• Work to be completed
Please rewrite all of the material below with every "common name" changed to "vernacular name" and every other part left as it is.

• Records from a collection

....

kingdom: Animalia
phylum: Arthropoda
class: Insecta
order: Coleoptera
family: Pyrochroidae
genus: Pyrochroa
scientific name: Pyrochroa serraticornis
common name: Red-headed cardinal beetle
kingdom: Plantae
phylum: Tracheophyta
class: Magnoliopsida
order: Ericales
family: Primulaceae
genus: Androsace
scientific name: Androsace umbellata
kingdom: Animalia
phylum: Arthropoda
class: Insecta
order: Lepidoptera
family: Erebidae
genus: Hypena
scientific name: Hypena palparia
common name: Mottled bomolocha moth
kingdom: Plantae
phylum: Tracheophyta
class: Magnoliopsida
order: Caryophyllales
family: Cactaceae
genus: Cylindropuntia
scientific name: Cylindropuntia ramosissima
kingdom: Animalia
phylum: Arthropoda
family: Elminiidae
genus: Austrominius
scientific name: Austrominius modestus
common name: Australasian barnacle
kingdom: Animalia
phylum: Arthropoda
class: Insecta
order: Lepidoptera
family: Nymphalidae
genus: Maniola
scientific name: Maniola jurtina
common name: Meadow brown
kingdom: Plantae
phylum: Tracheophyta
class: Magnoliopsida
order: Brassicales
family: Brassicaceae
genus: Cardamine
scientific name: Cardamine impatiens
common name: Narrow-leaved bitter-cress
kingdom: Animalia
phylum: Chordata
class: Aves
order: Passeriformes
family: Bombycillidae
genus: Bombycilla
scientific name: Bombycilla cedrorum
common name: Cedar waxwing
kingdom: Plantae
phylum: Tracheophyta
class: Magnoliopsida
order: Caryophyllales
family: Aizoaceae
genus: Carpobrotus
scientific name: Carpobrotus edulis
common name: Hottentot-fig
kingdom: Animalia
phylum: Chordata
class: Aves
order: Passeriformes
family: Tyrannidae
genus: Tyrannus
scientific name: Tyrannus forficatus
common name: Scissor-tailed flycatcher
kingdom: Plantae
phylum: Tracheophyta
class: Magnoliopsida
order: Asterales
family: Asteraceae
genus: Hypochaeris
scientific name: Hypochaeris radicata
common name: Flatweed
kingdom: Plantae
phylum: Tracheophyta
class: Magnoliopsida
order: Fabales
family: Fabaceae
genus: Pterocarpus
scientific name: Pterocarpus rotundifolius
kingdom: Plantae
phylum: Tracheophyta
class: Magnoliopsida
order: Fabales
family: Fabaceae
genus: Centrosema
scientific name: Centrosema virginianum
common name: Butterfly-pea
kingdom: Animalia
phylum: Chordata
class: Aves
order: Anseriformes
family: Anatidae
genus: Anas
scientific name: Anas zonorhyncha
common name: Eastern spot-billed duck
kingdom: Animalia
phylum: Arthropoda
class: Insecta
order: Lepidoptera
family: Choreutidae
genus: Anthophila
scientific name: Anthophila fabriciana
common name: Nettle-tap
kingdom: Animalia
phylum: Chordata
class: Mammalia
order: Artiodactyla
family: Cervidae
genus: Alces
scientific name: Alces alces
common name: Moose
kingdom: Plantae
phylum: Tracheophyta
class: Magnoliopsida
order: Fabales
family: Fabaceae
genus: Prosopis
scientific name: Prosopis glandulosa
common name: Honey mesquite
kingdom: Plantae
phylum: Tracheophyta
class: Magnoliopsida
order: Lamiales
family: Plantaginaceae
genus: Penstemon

....

• Output
kingdom: Animalia
phylum: Arthropoda
class: Insecta
order: Coleoptera
family: Pyrochroidae
genus: Pyrochroa
scientific name: Pyrochroa serraticornis
vernacular name: Red-headed cardinal beetle
kingdom: Plantae
phylum: Tracheophyta
class: Magnoliopsida
order: Ericales
family: Primulaceae
genus: Androsace
scientific name: Androsace umbellata
kingdom: Animalia
phylum: Arthropoda
class: Insecta
order: Lepidoptera
family: Erebidae
genus: Hypena
scientific name: Hypena palparia
vernacular name: Mottled bomolocha moth
kingdom: Plantae
phylum: Tracheophyta
class: Magnoliopsida
order: Caryophyllales
family: Cactaceae
genus: Cylindropuntia
scientific name: Cylindropuntia ramosissima
kingdom: Animalia
phylum: Arthropoda
family: Elminiidae
genus: Austrominius
scientific name: Austrominius modestus
vernacular name: Australasian barnacle
kingdom: Animalia
phylum: Arthropoda
class: Insecta
order: Lepidoptera
family: Nymphalidae
genus: Maniola
scientific name: Maniola jurtina
vernacular name: Meadow brown
kingdom: Plantae
phylum: Tracheophyta
class: Magnoliopsida
order: Brassicales
family: Brassicaceae
genus: Cardamine
scientific name: Cardamine impatiens
vernacular name: Narrow-leaved bitter-cress
kingdom: Animalia
phylum: Chordata
class: Aves
order: Passeriformes
family: Bombycillidae
genus: Bombycilla
scientific name: Bombycilla cedrorum
vernacular name: Cedar waxwing
kingdom: Plantae
phylum: Tracheophyta
class: Magnoliopsida
order: Caryophyllales
family: Aizoaceae
genus: Carpobrotus
scientific name: Carpobrotus edulis
vernacular name: Hottentot-fig
kingdom: Animalia
phylum: Chordata
class: Aves
order: Passeriformes
family: Tyrannidae
genus: Tyrannus
scientific name: Tyrannus forficatus
vernacular name: Scissor-tailed flycatcher
kingdom: Plantae
phylum: Tracheophyta
class: Magnoliopsida
order: Asterales
family: Asteraceae
genus: Hypochaeris
scientific name: Hypochaeris radicata
vernacular name: Flatweed
kingdom: Plantae
phylum: Tracheophyta
class: Magnoliopsida
order: Fabales
family: Fabaceae
genus: Pterocarpus
scientific name: Pterocarpus rotundifolius
kingdom: Plantae
phylum: Tracheophyta
class: Magnoliopsida
order: Fabales
family: Fabaceae
genus: Centrosema
scientific name: Centrosema virginianum
vernacular name: Butterfly-pea
kingdom: Animalia
phylum: Chordata
class: Aves
order: Anseriformes
family: Anatidae
genus: Anas
scientific name: Anas zonorhyncha
vernacular name: Eastern spot-billed duck
kingdom: Animalia
phylum: Arthropoda
class: Insecta
order: Lepidoptera
family: Choreutidae
genus: Anthophila
scientific name: Anthophila fabriciana
vernacular name: Nettle-tap
kingdom: Animalia
phylum: Chordata
class: Mammalia
order: Artiodactyla
family: Cervidae
genus: Alces
scientific name: Alces alces
vernacular name: Moose
kingdom: Plantae
phylum: Tracheophyta
class: Magnoliopsida
order: Fabales
family: Fabaceae
genus: Prosopis
scientific name: Prosopis glandulosa
vernacular name: Honey mesquite
kingdom: Plantae
phylum: Tracheophyta
class: Magnoliopsida
order: Lamiales
family: Plantaginaceae
genus: Penstemon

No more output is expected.